All the most commonly prescribed drugs for mental and emotional disorders affect dreams—typically via their effects on REM sleep. Under healthy conditions REM sleep ‘turns-on' when activity levels of the biogenic amines (e.g. noradrenaline) decrease and activity levels of acetylcholine increase. It is therefore not surprising to find that drugs that increase cholinergic activity generally tend to increase REM sleep and dream recall.
People on the nicotine patch, for example, often report to me that they are dreaming more and that their dreams have become vivid and intense. Currently available treatments for Alzheimer's Disease (donepezil, rivastigmine, galantamine and memantine) are all fundamentally designed to increase forebrain cholinergic activity. All of these drugs have been associated with reports of increased dream recall and more vivid dreaming.
Some drugs can influence REM sleep and dreaming indirectly via their effects on NREM sleep-especially slow wave sleep (SWS). To the extent that SWS and REM mutually antagonize or inhibit one another's physiologies suppressing one should lead to the dis-inhibition of the other. Most currently prescribed hypnotics, such as the benzodiazepines and Z-drugs (e.g., Zolpidem/Ambien; Eszopiclone/Lunesta) suppress SWS.
If suppression of SWS leads to a dis-inhibition of REM, there should be some evidence of enhanced REM sleep and enhanced dream recall in persons taking these medications. There is. Most people on these drugs do report enhanced dreams.
Many of the mind-altering, and most of the addicting drugs are associated with REM suppression during use and REM dis-inhbition during withdrawal. Many sleep scientists believe that the nightmares and hallucinations associated with acute withdrawal states are related to this dis-inhibited REM state.
For example, ingestion of cocaine increases wakefulness and suppresses REM sleep. Similarly, ingestion of 3,4-methylenedioxymethamphetamine (MDMA; "ecstasy") increases arousal/wakefulness and suppresses REM. LSD ingestion alters sertoninergic transmission and is associated with REM dis-inhibition. For both cocaine and ecstasy withdrawal people report very unpleasant and intense dreams.
Alcohol too is associated with REM suppression during the intoxicated state and profound REM dis-inhibition during the withdrawal state. In extreme cases REM makes up 100% of sleep and becomes so disorganized during alcohol withdrawal that the patient suffers delirium tremens. Here the patient appears to be in extreme fear and is persistently hallucinatory. "DTs" are one of the most horrifying things I have ever witnessed a patient undergo. The patient is literally stuck in a nightmare for days on end.
Another class of drugs which affect REM sleep and dreams are the anti-depressants, particularly the selective serotonin reuptake blockers (e.g., fluoxetine, paroxetine etc). These drugs increase serotonergic and to a lesser extent noradrenergic activity levels in the forebrain. Most of these drugs affect one or more aspects of REM sleep. For example, prolonged use causes the eye movements normally associated with REM to escape the temporal bounds of REM sleep and appear in other forms of sleep or during the waking period.
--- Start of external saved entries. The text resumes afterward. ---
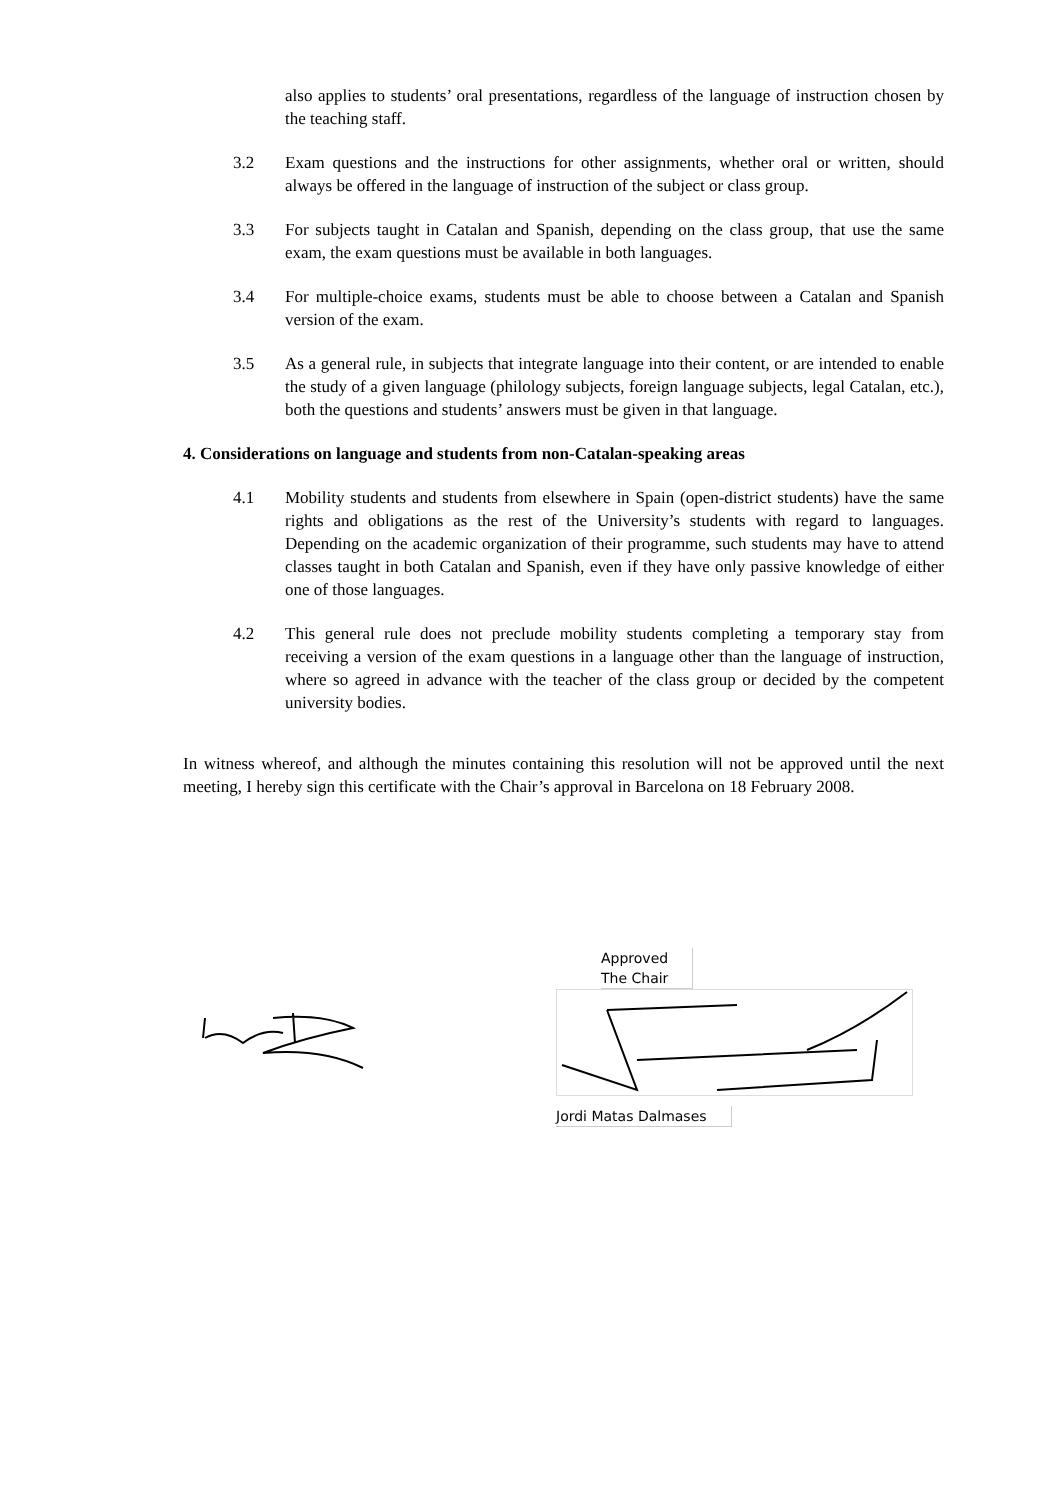also applies to students’ oral presentations, regardless of the language of instruction chosen by the teaching staff.
3.2 Exam questions and the instructions for other assignments, whether oral or written, should always be offered in the language of instruction of the subject or class group.
3.3 For subjects taught in Catalan and Spanish, depending on the class group, that use the same exam, the exam questions must be available in both languages.
3.4 For multiple-choice exams, students must be able to choose between a Catalan and Spanish version of the exam.
3.5 As a general rule, in subjects that integrate language into their content, or are intended to enable the study of a given language (philology subjects, foreign language subjects, legal Catalan, etc.), both the questions and students’ answers must be given in that language.
4. Considerations on language and students from non-Catalan-speaking areas
4.1 Mobility students and students from elsewhere in Spain (open-district students) have the same rights and obligations as the rest of the University’s students with regard to languages. Depending on the academic organization of their programme, such students may have to attend classes taught in both Catalan and Spanish, even if they have only passive knowledge of either one of those languages.
4.2 This general rule does not preclude mobility students completing a temporary stay from receiving a version of the exam questions in a language other than the language of instruction, where so agreed in advance with the teacher of the class group or decided by the competent university bodies.
In witness whereof, and although the minutes containing this resolution will not be approved until the next meeting, I hereby sign this certificate with the Chair’s approval in Barcelona on 18 February 2008.
Approved
The Chair
Jordi Matas Dalmases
Patients on these SSRI drugs typically report intense dreams that last all night long. Citalopram may be the exception here but all the data are not in yet. Monoamine Oxidase Inhibitors (MAOI's), another class of agents used against mood disorder, block the activity of the enzyme, monoamine oxidase, which normally breaks down norepinephrine and serotonin in the synaptic cleft. Some patients given MAOI's report loss of the ability to dream for months on end.
This quick survey of pharmacological agents that influence REM sleep and dreaming is generally consistent with current animal models of the neurochemistry of REM sleep but there are many unanswered questions:
How does REM dis-inhibition after REM suppression contribute to hallucinatory and psychotic states seen in withdrawal from addicting substances?
To what extent is the improved cognition seen in patients with dementia who are given cholinergic agents due to enhanced REM or normalization of REM?
How is the timecourse of REM suppression related to symptom remission in patients with depression who are taking SSRIs?
These and many other related questions still need study if we are to understand REM sleep and the array of mental disorders associated with REM dysfunction.
Hobson, J.A. The dream drug store. (MIT Press, Cambridge, MA 2001)
Ihl R. (2003). The impact of drugs against dementia on cognition in aging and mild cognitive impairment. Pharmacopsychiatry. Suppl 1:S38-43.